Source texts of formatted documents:
★ ★ ★ ★ ★ ★ ★
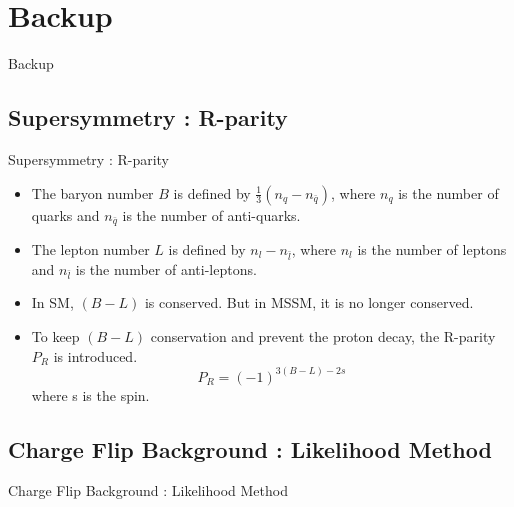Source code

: \documentclass[mathserif,serif]{beamer}
\begin{document}
\section{Backup}
\begin{frame}
\begin{center}
\huge
Backup
\end{center}
\end{frame}

\subsection{Supersymmetry : R-parity}
\begin{frame}{Supersymmetry : R-parity}
\begin{itemize}
\item The baryon number $B$ is defined by $\frac{1}{3} (n_q - n_{\bar{q}})$, where $n_q$ is the number of quarks and $n_{\bar{q}}$ is the number of anti-quarks.
\item The lepton number $L$ is defined by $n_l - n_{\bar{l}}$, where $n_l$ is the number of leptons and $n_{\bar{l}}$ is the number of anti-leptons.
\item In SM, $(B-L)$ is conserved. But in MSSM, it is no longer conserved.
\item To keep $(B-L)$ conservation and prevent the proton decay, the R-parity $P_R$ is introduced.
\begin{equation*}
P_R = (-1)^{3(B-L)-2s}
\end{equation*}
where s is the spin.
\end{itemize}
\end{frame}

\subsection{Charge Flip Background : Likelihood Method}
\begin{frame}
\begin{center}
\huge
Charge Flip Background : Likelihood Method
\end{center}
\end{frame}
\end{document}
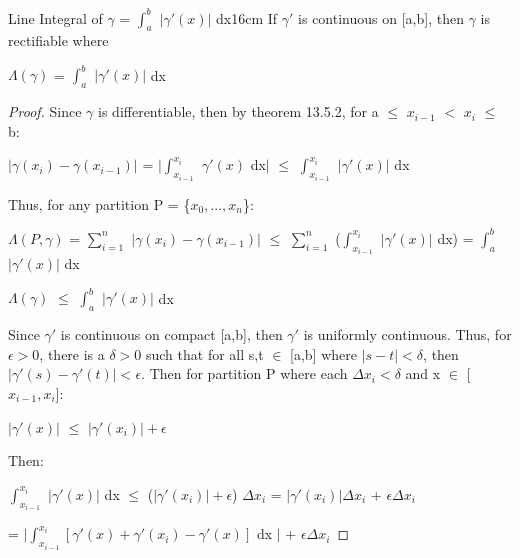     \vspace{0.5cm}



    \begin{wtheorem}{Line Integral of $\gamma$ = $\int_a^b$ $|\gamma'(x)|$ dx}{16cm}
        If $\gamma'$ is continuous on [a,b], then $\gamma$ is rectifiable where

        \hspace{0.5cm}
        $\Lambda(\gamma)$ = $\int_a^b$ $|\gamma'(x)|$ dx        
    \end{wtheorem}
    
    \begin{proof}
        Since $\gamma$ is differentiable, then by {\color{red} theorem 13.5.2},
        for a $\leq$ $x_{i-1}$ $<$ $x_i$ $\leq$ b:

        \hspace{0.5cm}
        $|\gamma(x_i) - \gamma(x_{i-1})|$
        = $|\int_{x_{i-1}}^{x_i}$ $\gamma'(x)$ dx$|$
        $\leq$ $\int_{x_{i-1}}^{x_i}$ $|\gamma'(x)|$ dx

        Thus, for any partition P = \{$x_0,...,x_n$\}:

        \hspace{0.5cm}
        $\Lambda(P,\gamma)$
        = $\sum_{i=1}^n$ $|\gamma(x_i) - \gamma(x_{i-1})|$
        $\leq$ $\sum_{i=1}^n$ ($\int_{x_{i-1}}^{x_i}$ $|\gamma'(x)|$ dx)
        = $\int_a^b$ $|\gamma'(x)|$ dx

        \hspace{0.5cm}
        $\Lambda(\gamma)$ $\leq$ $\int_a^b$ $|\gamma'(x)|$ dx

        Since $\gamma'$ is continuous on compact [a,b], then $\gamma'$ is uniformly
        continuous.
        Thus, for $\epsilon > 0$, there is a $\delta > 0$ such that for all
        s,t $\in$ [a,b] where $|s-t| < \delta$, then
        $|\gamma'(s) - \gamma'(t)| < \epsilon$.
        Then for partition P where each $\Delta x_i < \delta$ and
        x $\in$ [$x_{i-1},x_i$]:

        \hspace{0.5cm}
        $|\gamma'(x)|$ $\leq$ $|\gamma'(x_i)| + \epsilon$

        Then:

        \hspace{0.5cm}
        $\int_{x_{i-1}}^{x_i}$ $|\gamma'(x)|$ dx
        $\leq$ ($|\gamma'(x_i)| + \epsilon$) $\Delta x_i$
        = $|\gamma'(x_i)|\Delta x_i$ + $\epsilon \Delta x_i$
        
        \hspace{3.3cm}
        = $|\int_{x_{i-1}}^{x_i} [\gamma'(x) + \gamma'(x_i) - \gamma'(x)]$ dx $|$
            + $\epsilon \Delta x_i$


\end{proof}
★ ★ ★ ★ ★ ★ ★
Print the data above verbatim from the first line through the line holding "continuous.", leaving every picture out.

YOUR RESPONSE
Source code

: \documentclass[mathserif,serif]{beamer}
\begin{document}
\section{Backup}
\begin{frame}
\begin{center}
\huge
Backup
\end{center}
\end{frame}

\subsection{Supersymmetry : R-parity}
\begin{frame}{Supersymmetry : R-parity}
\begin{itemize}
\item The baryon number $B$ is defined by $\frac{1}{3} (n_q - n_{\bar{q}})$, where $n_q$ is the number of quarks and $n_{\bar{q}}$ is the number of anti-quarks.
\item The lepton number $L$ is defined by $n_l - n_{\bar{l}}$, where $n_l$ is the number of leptons and $n_{\bar{l}}$ is the number of anti-leptons.
\item In SM, $(B-L)$ is conserved. But in MSSM, it is no longer conserved.
\item To keep $(B-L)$ conservation and prevent the proton decay, the R-parity $P_R$ is introduced.
\begin{equation*}
P_R = (-1)^{3(B-L)-2s}
\end{equation*}
where s is the spin.
\end{itemize}
\end{frame}

\subsection{Charge Flip Background : Likelihood Method}
\begin{frame}
\begin{center}
\huge
Charge Flip Background : Likelihood Method
\end{center}
\end{frame}
\end{document}
     \vspace{0.5cm}



    \begin{wtheorem}{Line Integral of $\gamma$ = $\int_a^b$ $|\gamma'(x)|$ dx}{16cm}
        If $\gamma'$ is continuous on [a,b], then $\gamma$ is rectifiable where

        \hspace{0.5cm}
        $\Lambda(\gamma)$ = $\int_a^b$ $|\gamma'(x)|$ dx        
    \end{wtheorem}
    
    \begin{proof}
        Since $\gamma$ is differentiable, then by {\color{red} theorem 13.5.2},
        for a $\leq$ $x_{i-1}$ $<$ $x_i$ $\leq$ b:

        \hspace{0.5cm}
        $|\gamma(x_i) - \gamma(x_{i-1})|$
        = $|\int_{x_{i-1}}^{x_i}$ $\gamma'(x)$ dx$|$
        $\leq$ $\int_{x_{i-1}}^{x_i}$ $|\gamma'(x)|$ dx

        Thus, for any partition P = \{$x_0,...,x_n$\}:

        \hspace{0.5cm}
        $\Lambda(P,\gamma)$
        = $\sum_{i=1}^n$ $|\gamma(x_i) - \gamma(x_{i-1})|$
        $\leq$ $\sum_{i=1}^n$ ($\int_{x_{i-1}}^{x_i}$ $|\gamma'(x)|$ dx)
        = $\int_a^b$ $|\gamma'(x)|$ dx

        \hspace{0.5cm}
        $\Lambda(\gamma)$ $\leq$ $\int_a^b$ $|\gamma'(x)|$ dx

        Since $\gamma'$ is continuous on compact [a,b], then $\gamma'$ is uniformly
        continuous.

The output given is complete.